■ **But de l'exercice**
Recopiez sans rien changer les lignes des enregistrements ci-dessous, de la ligne contenant « SSPBA STAFF » jusqu'à celle contenant « This is the » incluse. Laissez les images de côté dans votre réponse, s'il vous plaît.
====== Support de l'exercice ======
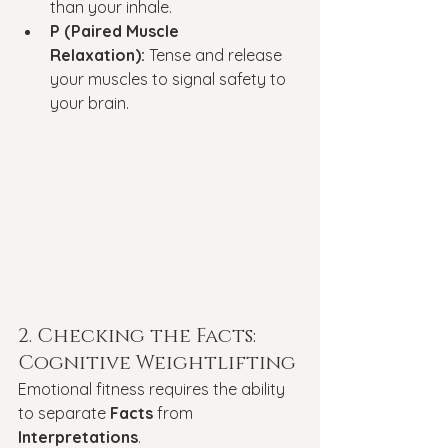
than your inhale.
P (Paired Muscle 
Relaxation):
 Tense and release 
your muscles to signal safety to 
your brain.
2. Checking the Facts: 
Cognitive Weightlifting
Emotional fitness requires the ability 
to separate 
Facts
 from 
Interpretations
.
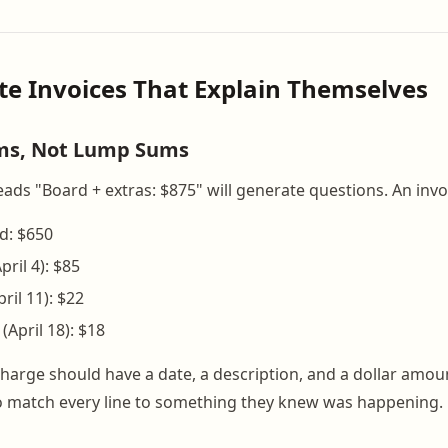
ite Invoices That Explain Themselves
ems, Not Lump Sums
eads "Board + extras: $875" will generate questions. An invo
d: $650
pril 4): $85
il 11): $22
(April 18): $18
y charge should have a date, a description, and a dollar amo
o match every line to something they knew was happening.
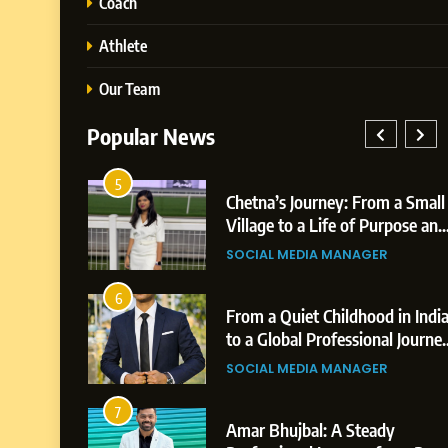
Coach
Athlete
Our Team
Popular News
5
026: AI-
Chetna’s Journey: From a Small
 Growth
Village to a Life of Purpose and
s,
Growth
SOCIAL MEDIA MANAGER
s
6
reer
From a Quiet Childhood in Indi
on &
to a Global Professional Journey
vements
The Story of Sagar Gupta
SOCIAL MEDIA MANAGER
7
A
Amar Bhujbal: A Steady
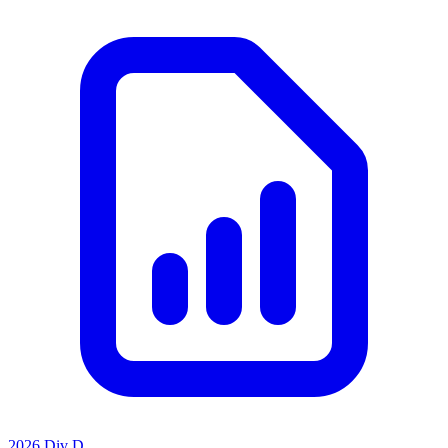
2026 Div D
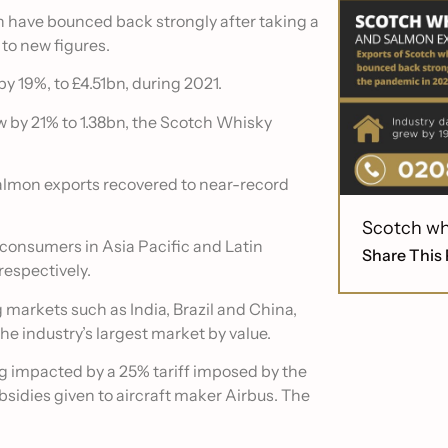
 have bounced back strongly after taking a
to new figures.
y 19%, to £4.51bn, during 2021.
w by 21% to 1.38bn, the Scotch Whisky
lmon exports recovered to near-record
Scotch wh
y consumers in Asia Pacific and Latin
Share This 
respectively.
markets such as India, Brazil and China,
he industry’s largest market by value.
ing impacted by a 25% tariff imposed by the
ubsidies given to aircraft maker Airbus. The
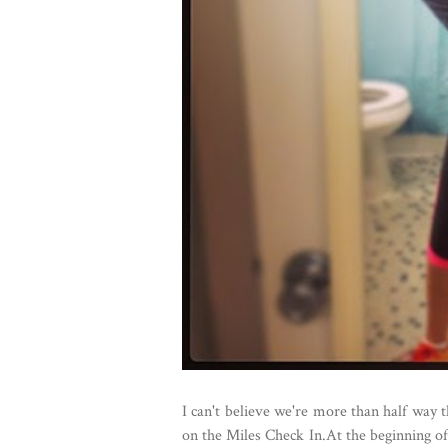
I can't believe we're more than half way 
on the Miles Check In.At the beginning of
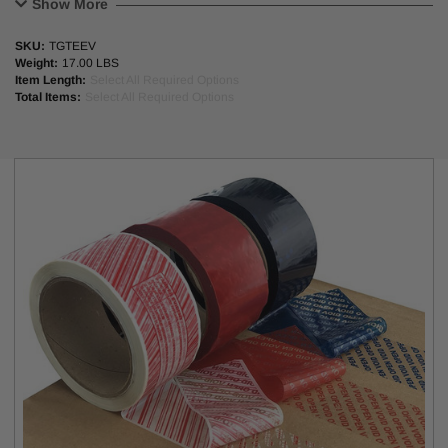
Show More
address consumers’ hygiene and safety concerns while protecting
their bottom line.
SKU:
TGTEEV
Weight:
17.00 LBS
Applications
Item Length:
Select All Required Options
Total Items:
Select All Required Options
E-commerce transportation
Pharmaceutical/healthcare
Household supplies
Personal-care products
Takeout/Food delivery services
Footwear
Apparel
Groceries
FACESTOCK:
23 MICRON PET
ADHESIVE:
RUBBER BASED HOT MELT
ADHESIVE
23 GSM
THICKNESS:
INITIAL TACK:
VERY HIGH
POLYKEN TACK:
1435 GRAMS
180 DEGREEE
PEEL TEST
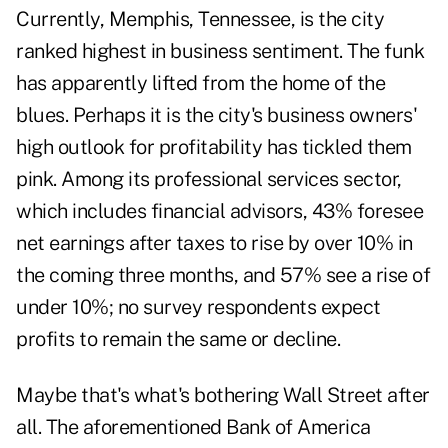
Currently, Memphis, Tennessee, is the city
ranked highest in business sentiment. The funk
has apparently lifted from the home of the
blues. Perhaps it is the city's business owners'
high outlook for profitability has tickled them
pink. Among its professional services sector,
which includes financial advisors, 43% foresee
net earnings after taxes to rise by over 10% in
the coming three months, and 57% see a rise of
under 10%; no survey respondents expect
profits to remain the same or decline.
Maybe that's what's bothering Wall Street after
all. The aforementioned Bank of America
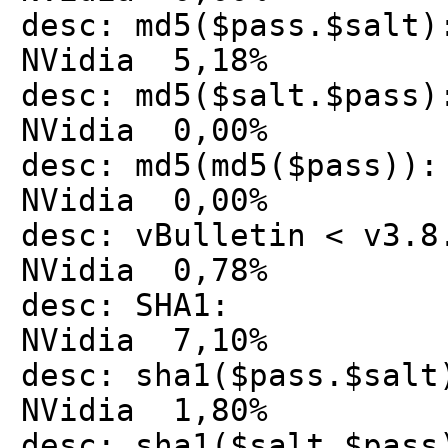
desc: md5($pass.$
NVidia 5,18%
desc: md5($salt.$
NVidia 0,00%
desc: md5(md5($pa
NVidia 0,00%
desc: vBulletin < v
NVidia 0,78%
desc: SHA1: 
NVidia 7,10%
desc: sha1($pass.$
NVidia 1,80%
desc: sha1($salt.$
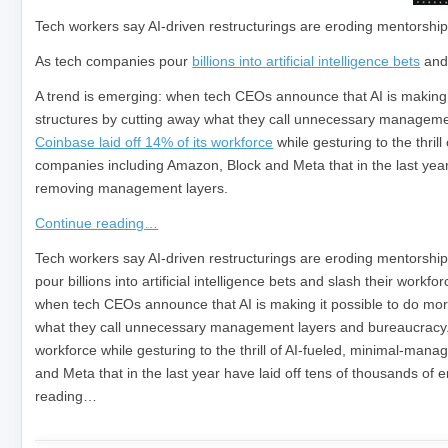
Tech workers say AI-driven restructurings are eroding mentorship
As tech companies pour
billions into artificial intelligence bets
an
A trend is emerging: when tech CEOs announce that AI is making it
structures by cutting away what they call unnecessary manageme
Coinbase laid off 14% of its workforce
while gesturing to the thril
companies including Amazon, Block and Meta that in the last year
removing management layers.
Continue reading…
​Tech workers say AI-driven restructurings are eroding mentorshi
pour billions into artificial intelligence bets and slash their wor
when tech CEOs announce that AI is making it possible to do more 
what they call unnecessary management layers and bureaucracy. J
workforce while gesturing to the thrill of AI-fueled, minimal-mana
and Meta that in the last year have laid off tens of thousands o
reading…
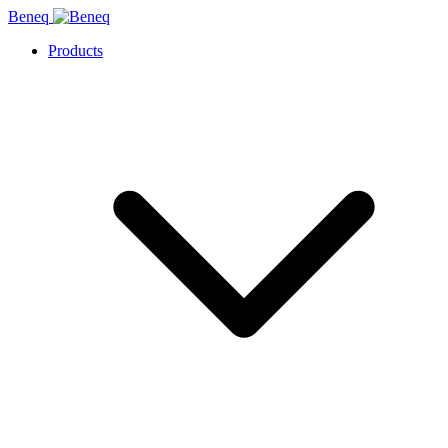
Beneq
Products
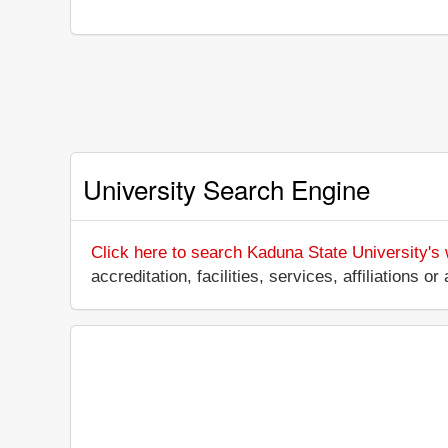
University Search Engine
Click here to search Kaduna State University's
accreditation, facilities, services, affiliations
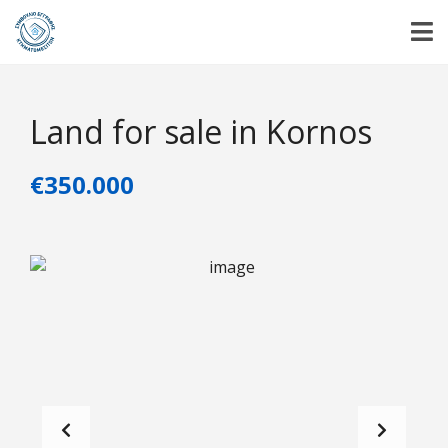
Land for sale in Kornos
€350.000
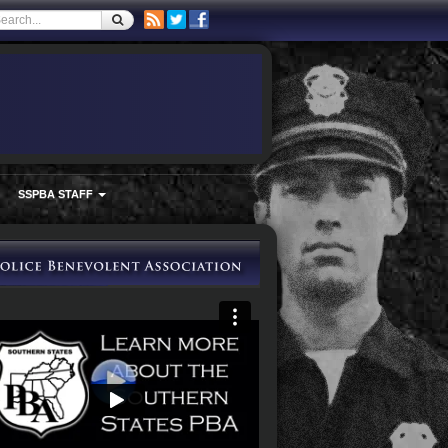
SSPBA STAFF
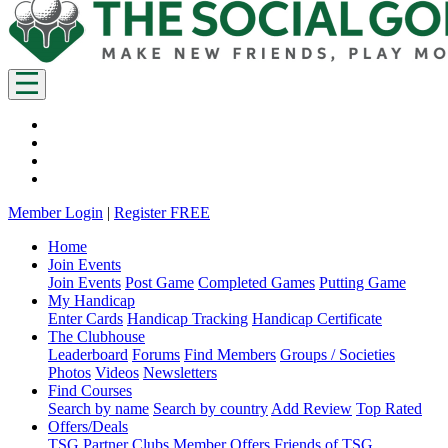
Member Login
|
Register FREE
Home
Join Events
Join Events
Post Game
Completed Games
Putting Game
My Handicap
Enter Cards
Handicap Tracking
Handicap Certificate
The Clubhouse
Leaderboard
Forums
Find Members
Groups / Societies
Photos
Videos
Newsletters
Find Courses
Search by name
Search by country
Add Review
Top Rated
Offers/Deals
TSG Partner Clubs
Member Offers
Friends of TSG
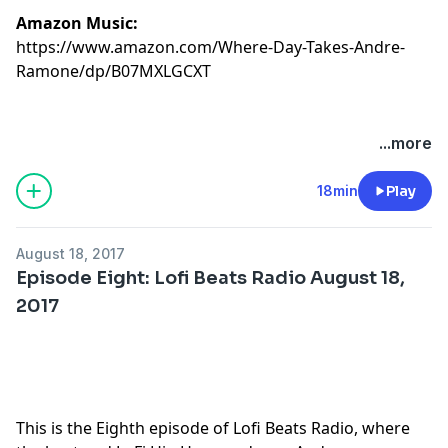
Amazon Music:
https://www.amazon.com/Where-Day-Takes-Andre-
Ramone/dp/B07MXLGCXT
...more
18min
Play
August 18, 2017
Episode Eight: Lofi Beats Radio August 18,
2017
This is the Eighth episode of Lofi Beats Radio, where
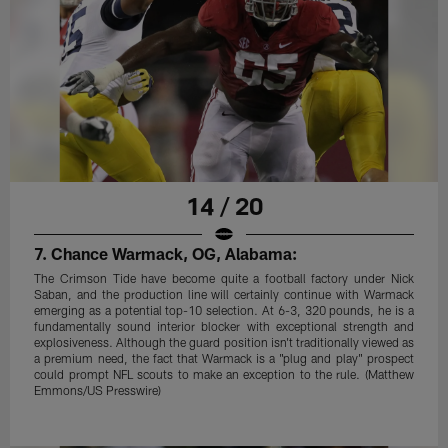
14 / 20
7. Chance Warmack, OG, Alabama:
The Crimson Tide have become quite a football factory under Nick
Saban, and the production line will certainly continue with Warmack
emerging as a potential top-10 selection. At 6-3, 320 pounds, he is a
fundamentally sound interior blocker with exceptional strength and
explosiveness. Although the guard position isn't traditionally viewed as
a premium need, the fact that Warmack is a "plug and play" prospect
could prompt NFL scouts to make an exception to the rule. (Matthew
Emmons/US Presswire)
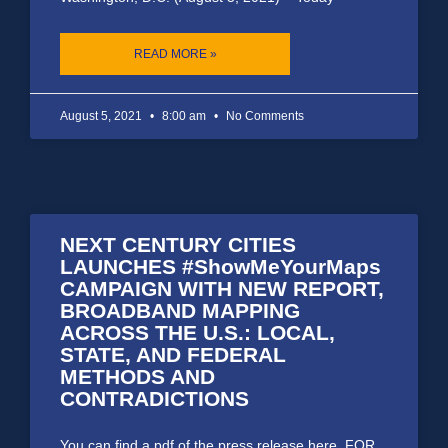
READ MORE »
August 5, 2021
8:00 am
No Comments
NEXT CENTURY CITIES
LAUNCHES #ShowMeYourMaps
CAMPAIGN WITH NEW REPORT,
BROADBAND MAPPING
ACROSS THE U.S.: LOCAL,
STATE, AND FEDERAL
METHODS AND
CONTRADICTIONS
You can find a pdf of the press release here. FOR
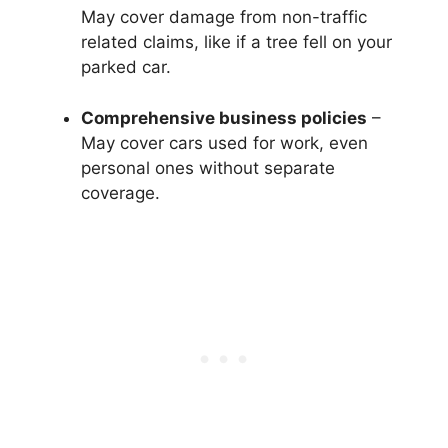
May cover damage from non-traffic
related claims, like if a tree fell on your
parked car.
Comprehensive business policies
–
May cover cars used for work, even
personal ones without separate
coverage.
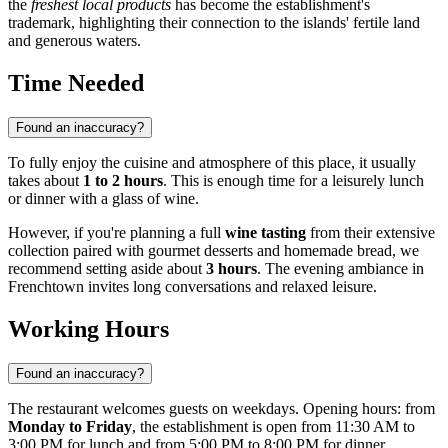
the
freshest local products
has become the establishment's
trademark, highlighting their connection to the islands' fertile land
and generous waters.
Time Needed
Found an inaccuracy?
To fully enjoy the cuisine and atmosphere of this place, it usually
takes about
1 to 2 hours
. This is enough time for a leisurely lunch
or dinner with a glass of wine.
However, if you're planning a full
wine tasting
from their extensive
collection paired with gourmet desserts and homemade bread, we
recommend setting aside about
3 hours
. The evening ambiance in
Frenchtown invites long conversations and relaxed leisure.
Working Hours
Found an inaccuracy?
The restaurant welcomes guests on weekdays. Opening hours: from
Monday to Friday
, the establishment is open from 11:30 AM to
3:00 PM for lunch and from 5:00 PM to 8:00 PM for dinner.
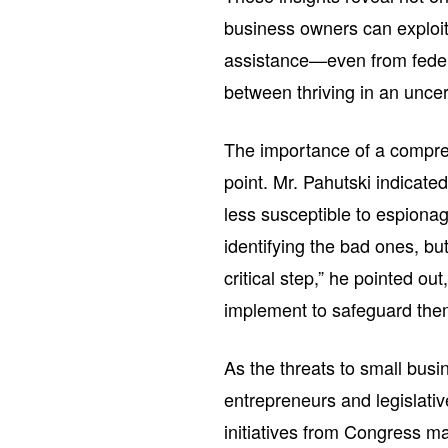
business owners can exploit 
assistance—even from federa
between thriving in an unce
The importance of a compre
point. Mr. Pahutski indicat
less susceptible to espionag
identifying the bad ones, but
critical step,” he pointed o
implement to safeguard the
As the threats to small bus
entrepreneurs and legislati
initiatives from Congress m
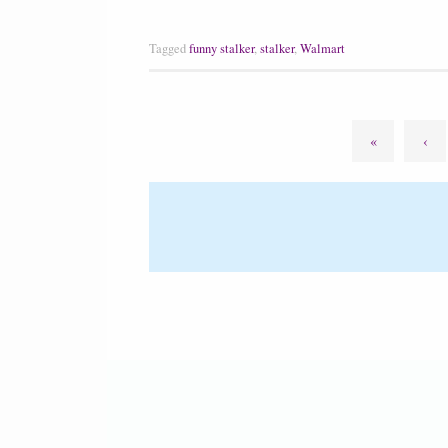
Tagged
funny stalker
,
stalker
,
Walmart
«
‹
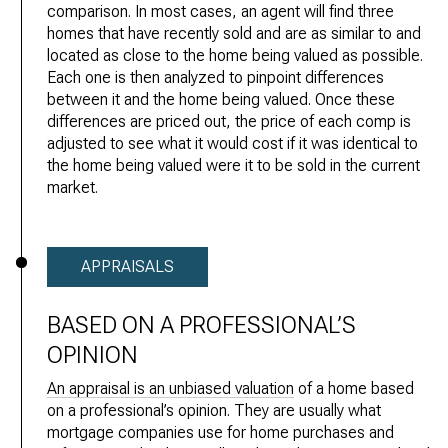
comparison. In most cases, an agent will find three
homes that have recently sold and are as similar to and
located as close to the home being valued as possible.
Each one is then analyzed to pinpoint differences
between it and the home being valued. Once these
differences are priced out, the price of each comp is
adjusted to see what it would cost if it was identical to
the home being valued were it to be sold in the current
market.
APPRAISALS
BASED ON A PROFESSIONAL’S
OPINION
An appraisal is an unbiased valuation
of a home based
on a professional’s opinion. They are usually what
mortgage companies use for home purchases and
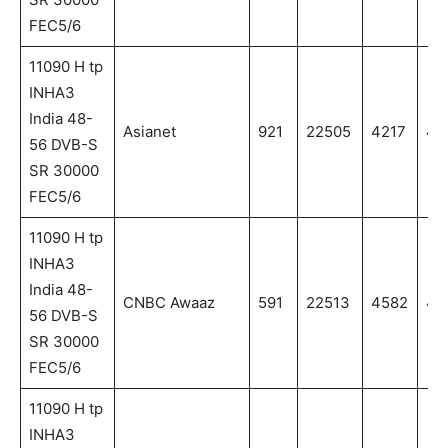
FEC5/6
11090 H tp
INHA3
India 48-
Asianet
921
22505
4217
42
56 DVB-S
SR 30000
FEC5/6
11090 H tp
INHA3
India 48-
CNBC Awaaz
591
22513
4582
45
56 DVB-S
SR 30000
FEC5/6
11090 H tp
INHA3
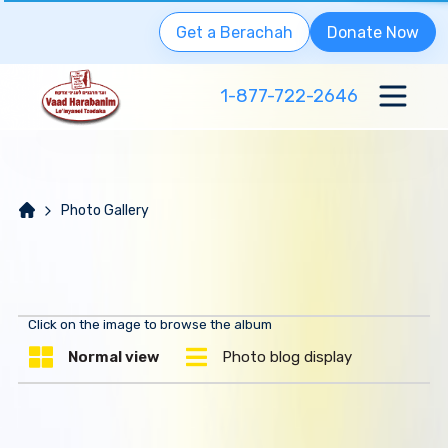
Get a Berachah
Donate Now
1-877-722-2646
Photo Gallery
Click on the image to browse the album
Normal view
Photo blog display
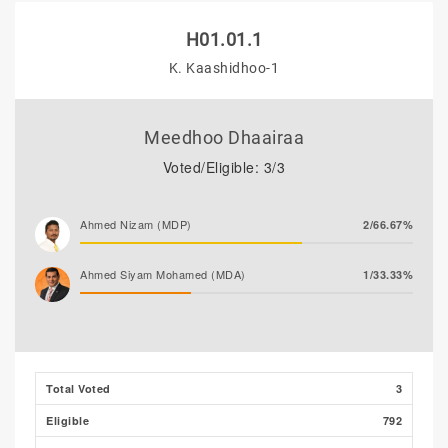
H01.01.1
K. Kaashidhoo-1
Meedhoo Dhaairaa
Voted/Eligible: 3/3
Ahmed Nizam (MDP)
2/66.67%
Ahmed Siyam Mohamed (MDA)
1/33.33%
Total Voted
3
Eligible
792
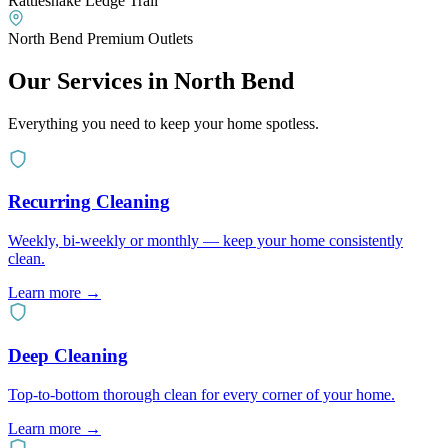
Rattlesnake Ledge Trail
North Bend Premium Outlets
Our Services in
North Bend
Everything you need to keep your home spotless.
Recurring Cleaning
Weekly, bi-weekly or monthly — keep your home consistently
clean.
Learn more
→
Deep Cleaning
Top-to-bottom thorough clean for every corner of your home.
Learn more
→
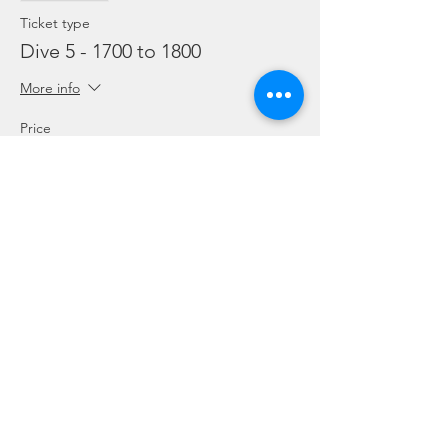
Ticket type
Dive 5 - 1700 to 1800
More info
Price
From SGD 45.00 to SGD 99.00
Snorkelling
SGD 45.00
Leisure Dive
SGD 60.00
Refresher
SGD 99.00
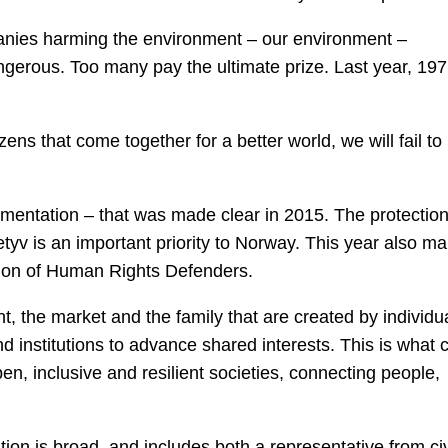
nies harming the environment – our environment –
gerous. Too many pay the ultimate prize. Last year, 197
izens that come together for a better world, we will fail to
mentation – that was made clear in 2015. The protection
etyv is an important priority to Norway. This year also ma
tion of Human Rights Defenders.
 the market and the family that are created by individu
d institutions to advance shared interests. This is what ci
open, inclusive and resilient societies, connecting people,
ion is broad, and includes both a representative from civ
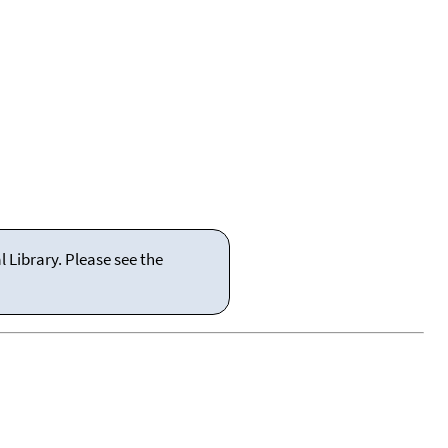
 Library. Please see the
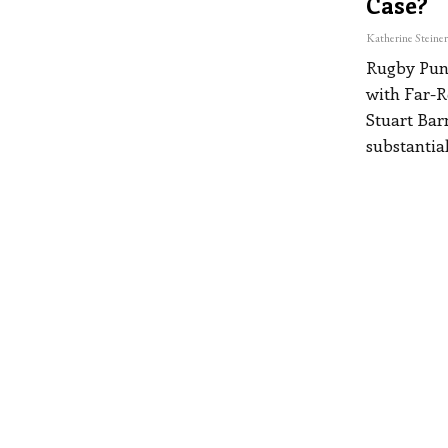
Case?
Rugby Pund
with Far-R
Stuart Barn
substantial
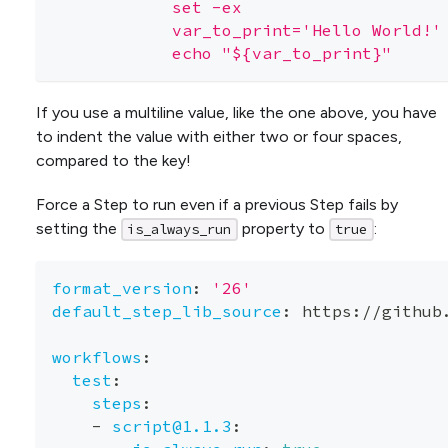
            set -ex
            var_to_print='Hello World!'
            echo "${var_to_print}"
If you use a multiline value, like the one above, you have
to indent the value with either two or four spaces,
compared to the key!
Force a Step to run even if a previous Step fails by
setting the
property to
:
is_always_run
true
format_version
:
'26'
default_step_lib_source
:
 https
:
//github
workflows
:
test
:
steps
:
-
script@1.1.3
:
======
■ **Résultat attendu**
SSPBA STAFF
Member Login
|
Register FREE
Home
Join Events
Join Events
Post Game
Completed Games
Putting Game
My Handicap
Enter Cards
Handicap Tracking
Handicap Certificate
The Clubhouse
Leaderboard
Forums
Find Members
Groups / Societies
Photos
Videos
Newsletters
Find Courses
Search by name
Search by country
Add Review
Top Rated
Offers/Deals
TSG Partner Clubs
Member Offers
Friends of TSG
Amazon Music:
https://www.amazon.com/Where-Day-Takes-Andre-
Ramone/dp/B07MXLGCXT
...more
18min
Play
August 18, 2017
Episode Eight: Lofi Beats Radio August 18,
2017
This is the Eighth episode of Lofi Beats Radio, where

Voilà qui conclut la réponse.